══ DATA FOR REVIEW
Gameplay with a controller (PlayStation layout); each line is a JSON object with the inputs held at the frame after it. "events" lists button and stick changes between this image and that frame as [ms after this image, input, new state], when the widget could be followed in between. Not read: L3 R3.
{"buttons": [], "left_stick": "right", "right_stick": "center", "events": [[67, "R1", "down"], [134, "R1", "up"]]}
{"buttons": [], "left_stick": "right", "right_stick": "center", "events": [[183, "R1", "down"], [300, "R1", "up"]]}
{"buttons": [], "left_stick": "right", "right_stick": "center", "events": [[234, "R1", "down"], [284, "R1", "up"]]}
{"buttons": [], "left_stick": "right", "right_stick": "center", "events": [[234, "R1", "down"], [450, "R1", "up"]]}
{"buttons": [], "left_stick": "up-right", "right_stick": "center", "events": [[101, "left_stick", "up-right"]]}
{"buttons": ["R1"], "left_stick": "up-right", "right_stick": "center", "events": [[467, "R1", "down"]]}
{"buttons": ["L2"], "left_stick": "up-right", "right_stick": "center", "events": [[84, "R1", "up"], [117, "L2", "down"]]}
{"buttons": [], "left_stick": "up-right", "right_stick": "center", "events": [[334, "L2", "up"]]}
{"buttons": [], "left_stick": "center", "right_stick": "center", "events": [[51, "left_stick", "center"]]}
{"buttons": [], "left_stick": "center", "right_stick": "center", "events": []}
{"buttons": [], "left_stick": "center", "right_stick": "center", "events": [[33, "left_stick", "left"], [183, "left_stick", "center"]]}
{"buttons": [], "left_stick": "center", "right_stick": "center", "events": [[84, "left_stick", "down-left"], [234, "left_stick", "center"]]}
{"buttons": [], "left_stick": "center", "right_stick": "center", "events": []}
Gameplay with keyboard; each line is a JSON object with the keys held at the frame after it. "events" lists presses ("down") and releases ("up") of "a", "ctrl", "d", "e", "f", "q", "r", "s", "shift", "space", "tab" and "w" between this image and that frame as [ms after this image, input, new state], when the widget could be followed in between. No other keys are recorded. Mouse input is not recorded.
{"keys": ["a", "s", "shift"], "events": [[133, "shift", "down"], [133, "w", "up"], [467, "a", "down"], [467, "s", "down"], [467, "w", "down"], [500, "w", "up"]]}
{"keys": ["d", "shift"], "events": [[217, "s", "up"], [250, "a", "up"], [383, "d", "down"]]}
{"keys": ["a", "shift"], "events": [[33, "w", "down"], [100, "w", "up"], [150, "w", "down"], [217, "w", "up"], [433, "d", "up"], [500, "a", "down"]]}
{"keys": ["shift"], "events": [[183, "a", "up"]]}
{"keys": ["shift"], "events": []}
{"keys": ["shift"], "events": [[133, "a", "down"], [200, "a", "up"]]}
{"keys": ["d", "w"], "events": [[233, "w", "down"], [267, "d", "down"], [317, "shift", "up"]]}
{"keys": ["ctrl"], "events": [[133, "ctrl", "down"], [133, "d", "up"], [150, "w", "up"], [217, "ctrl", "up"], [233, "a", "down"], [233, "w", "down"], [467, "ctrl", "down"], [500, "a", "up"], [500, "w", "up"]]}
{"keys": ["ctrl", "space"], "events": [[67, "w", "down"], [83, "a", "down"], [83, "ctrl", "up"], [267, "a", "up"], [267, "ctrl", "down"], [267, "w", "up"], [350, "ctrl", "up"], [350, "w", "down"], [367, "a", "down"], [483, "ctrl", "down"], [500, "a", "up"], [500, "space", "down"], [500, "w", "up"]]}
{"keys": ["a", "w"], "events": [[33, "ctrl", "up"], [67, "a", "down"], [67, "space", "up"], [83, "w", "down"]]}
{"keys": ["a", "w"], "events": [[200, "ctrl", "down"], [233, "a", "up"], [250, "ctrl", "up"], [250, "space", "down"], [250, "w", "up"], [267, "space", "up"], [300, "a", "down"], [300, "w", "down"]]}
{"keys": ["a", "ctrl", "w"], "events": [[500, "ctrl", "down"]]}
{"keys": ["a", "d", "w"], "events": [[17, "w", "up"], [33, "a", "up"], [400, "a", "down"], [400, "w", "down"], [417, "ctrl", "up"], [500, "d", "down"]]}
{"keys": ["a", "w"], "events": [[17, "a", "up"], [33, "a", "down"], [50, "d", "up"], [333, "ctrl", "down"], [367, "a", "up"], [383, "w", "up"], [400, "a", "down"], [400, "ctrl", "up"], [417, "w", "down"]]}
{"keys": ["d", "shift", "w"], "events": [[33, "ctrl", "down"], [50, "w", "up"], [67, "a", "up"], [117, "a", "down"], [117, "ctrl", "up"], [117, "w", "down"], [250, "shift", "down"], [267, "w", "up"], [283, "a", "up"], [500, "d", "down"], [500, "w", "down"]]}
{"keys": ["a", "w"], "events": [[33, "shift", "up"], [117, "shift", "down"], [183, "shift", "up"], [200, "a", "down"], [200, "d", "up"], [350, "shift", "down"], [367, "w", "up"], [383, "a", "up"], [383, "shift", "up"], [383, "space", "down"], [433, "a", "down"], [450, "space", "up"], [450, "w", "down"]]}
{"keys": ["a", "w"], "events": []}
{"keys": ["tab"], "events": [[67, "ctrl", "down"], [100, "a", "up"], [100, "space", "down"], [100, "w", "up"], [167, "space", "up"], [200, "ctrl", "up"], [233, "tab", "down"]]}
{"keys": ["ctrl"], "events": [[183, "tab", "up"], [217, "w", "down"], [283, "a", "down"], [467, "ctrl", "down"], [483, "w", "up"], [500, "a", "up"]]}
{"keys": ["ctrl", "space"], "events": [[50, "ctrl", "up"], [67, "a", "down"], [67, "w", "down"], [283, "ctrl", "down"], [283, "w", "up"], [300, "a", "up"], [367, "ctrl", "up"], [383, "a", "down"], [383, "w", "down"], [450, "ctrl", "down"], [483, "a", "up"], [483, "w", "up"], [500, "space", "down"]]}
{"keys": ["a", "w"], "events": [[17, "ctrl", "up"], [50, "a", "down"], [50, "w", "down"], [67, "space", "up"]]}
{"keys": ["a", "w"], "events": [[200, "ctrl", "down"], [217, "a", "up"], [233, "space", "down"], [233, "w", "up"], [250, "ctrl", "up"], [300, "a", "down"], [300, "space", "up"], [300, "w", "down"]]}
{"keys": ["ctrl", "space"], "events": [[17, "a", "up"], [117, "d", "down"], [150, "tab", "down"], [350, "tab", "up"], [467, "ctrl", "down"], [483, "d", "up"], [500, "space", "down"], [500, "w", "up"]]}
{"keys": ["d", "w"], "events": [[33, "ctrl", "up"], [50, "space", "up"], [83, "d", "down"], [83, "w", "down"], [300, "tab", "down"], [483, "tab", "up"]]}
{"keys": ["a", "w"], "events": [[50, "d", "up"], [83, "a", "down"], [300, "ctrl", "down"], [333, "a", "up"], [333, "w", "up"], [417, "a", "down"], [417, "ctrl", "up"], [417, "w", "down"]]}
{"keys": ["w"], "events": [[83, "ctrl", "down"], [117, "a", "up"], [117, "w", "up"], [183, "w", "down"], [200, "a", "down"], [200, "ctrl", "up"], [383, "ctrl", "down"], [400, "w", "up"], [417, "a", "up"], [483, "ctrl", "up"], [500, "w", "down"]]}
════
PROBLEM STATEMENT =
Your task is to copy every entry above, exactly as written.

EXERCISE RESULT =
Gameplay with a controller (PlayStation layout); each line is a JSON object with the inputs held at the frame after it. "events" lists button and stick changes between this image and that frame as [ms after this image, input, new state], when the widget could be followed in between. Not read: L3 R3.
{"buttons": [], "left_stick": "right", "right_stick": "center", "events": [[67, "R1", "down"], [134, "R1", "up"]]}
{"buttons": [], "left_stick": "right", "right_stick": "center", "events": [[183, "R1", "down"], [300, "R1", "up"]]}
{"buttons": [], "left_stick": "right", "right_stick": "center", "events": [[234, "R1", "down"], [284, "R1", "up"]]}
{"buttons": [], "left_stick": "right", "right_stick": "center", "events": [[234, "R1", "down"], [450, "R1", "up"]]}
{"buttons": [], "left_stick": "up-right", "right_stick": "center", "events": [[101, "left_stick", "up-right"]]}
{"buttons": ["R1"], "left_stick": "up-right", "right_stick": "center", "events": [[467, "R1", "down"]]}
{"buttons": ["L2"], "left_stick": "up-right", "right_stick": "center", "events": [[84, "R1", "up"], [117, "L2", "down"]]}
{"buttons": [], "left_stick": "up-right", "right_stick": "center", "events": [[334, "L2", "up"]]}
{"buttons": [], "left_stick": "center", "right_stick": "center", "events": [[51, "left_stick", "center"]]}
{"buttons": [], "left_stick": "center", "right_stick": "center", "events": []}
{"buttons": [], "left_stick": "center", "right_stick": "center", "events": [[33, "left_stick", "left"], [183, "left_stick", "center"]]}
{"buttons": [], "left_stick": "center", "right_stick": "center", "events": [[84, "left_stick", "down-left"], [234, "left_stick", "center"]]}
{"buttons": [], "left_stick": "center", "right_stick": "center", "events": []}
Gameplay with keyboard; each line is a JSON object with the keys held at the frame after it. "events" lists presses ("down") and releases ("up") of "a", "ctrl", "d", "e", "f", "q", "r", "s", "shift", "space", "tab" and "w" between this image and that frame as [ms after this image, input, new state], when the widget could be followed in between. No other keys are recorded. Mouse input is not recorded.
{"keys": ["a", "s", "shift"], "events": [[133, "shift", "down"], [133, "w", "up"], [467, "a", "down"], [467, "s", "down"], [467, "w", "down"], [500, "w", "up"]]}
{"keys": ["d", "shift"], "events": [[217, "s", "up"], [250, "a", "up"], [383, "d", "down"]]}
{"keys": ["a", "shift"], "events": [[33, "w", "down"], [100, "w", "up"], [150, "w", "down"], [217, "w", "up"], [433, "d", "up"], [500, "a", "down"]]}
{"keys": ["shift"], "events": [[183, "a", "up"]]}
{"keys": ["shift"], "events": []}
{"keys": ["shift"], "events": [[133, "a", "down"], [200, "a", "up"]]}
{"keys": ["d", "w"], "events": [[233, "w", "down"], [267, "d", "down"], [317, "shift", "up"]]}
{"keys": ["ctrl"], "events": [[133, "ctrl", "down"], [133, "d", "up"], [150, "w", "up"], [217, "ctrl", "up"], [233, "a", "down"], [233, "w", "down"], [467, "ctrl", "down"], [500, "a", "up"], [500, "w", "up"]]}
{"keys": ["ctrl", "space"], "events": [[67, "w", "down"], [83, "a", "down"], [83, "ctrl", "up"], [267, "a", "up"], [267, "ctrl", "down"], [267, "w", "up"], [350, "ctrl", "up"], [350, "w", "down"], [367, "a", "down"], [483, "ctrl", "down"], [500, "a", "up"], [500, "space", "down"], [500, "w", "up"]]}
{"keys": ["a", "w"], "events": [[33, "ctrl", "up"], [67, "a", "down"], [67, "space", "up"], [83, "w", "down"]]}
{"keys": ["a", "w"], "events": [[200, "ctrl", "down"], [233, "a", "up"], [250, "ctrl", "up"], [250, "space", "down"], [250, "w", "up"], [267, "space", "up"], [300, "a", "down"], [300, "w", "down"]]}
{"keys": ["a", "ctrl", "w"], "events": [[500, "ctrl", "down"]]}
{"keys": ["a", "d", "w"], "events": [[17, "w", "up"], [33, "a", "up"], [400, "a", "down"], [400, "w", "down"], [417, "ctrl", "up"], [500, "d", "down"]]}
{"keys": ["a", "w"], "events": [[17, "a", "up"], [33, "a", "down"], [50, "d", "up"], [333, "ctrl", "down"], [367, "a", "up"], [383, "w", "up"], [400, "a", "down"], [400, "ctrl", "up"], [417, "w", "down"]]}
{"keys": ["d", "shift", "w"], "events": [[33, "ctrl", "down"], [50, "w", "up"], [67, "a", "up"], [117, "a", "down"], [117, "ctrl", "up"], [117, "w", "down"], [250, "shift", "down"], [267, "w", "up"], [283, "a", "up"], [500, "d", "down"], [500, "w", "down"]]}
{"keys": ["a", "w"], "events": [[33, "shift", "up"], [117, "shift", "down"], [183, "shift", "up"], [200, "a", "down"], [200, "d", "up"], [350, "shift", "down"], [367, "w", "up"], [383, "a", "up"], [383, "shift", "up"], [383, "space", "down"], [433, "a", "down"], [450, "space", "up"], [450, "w", "down"]]}
{"keys": ["a", "w"], "events": []}
{"keys": ["tab"], "events": [[67, "ctrl", "down"], [100, "a", "up"], [100, "space", "down"], [100, "w", "up"], [167, "space", "up"], [200, "ctrl", "up"], [233, "tab", "down"]]}
{"keys": ["ctrl"], "events": [[183, "tab", "up"], [217, "w", "down"], [283, "a", "down"], [467, "ctrl", "down"], [483, "w", "up"], [500, "a", "up"]]}
{"keys": ["ctrl", "space"], "events": [[50, "ctrl", "up"], [67, "a", "down"], [67, "w", "down"], [283, "ctrl", "down"], [283, "w", "up"], [300, "a", "up"], [367, "ctrl", "up"], [383, "a", "down"], [383, "w", "down"], [450, "ctrl", "down"], [483, "a", "up"], [483, "w", "up"], [500, "space", "down"]]}
{"keys": ["a", "w"], "events": [[17, "ctrl", "up"], [50, "a", "down"], [50, "w", "down"], [67, "space", "up"]]}
{"keys": ["a", "w"], "events": [[200, "ctrl", "down"], [217, "a", "up"], [233, "space", "down"], [233, "w", "up"], [250, "ctrl", "up"], [300, "a", "down"], [300, "space", "up"], [300, "w", "down"]]}
{"keys": ["ctrl", "space"], "events": [[17, "a", "up"], [117, "d", "down"], [150, "tab", "down"], [350, "tab", "up"], [467, "ctrl", "down"], [483, "d", "up"], [500, "space", "down"], [500, "w", "up"]]}
{"keys": ["d", "w"], "events": [[33, "ctrl", "up"], [50, "space", "up"], [83, "d", "down"], [83, "w", "down"], [300, "tab", "down"], [483, "tab", "up"]]}
{"keys": ["a", "w"], "events": [[50, "d", "up"], [83, "a", "down"], [300, "ctrl", "down"], [333, "a", "up"], [333, "w", "up"], [417, "a", "down"], [417, "ctrl", "up"], [417, "w", "down"]]}
{"keys": ["w"], "events": [[83, "ctrl", "down"], [117, "a", "up"], [117, "w", "up"], [183, "w", "down"], [200, "a", "down"], [200, "ctrl", "up"], [383, "ctrl", "down"], [400, "w", "up"], [417, "a", "up"], [483, "ctrl", "up"], [500, "w", "down"]]}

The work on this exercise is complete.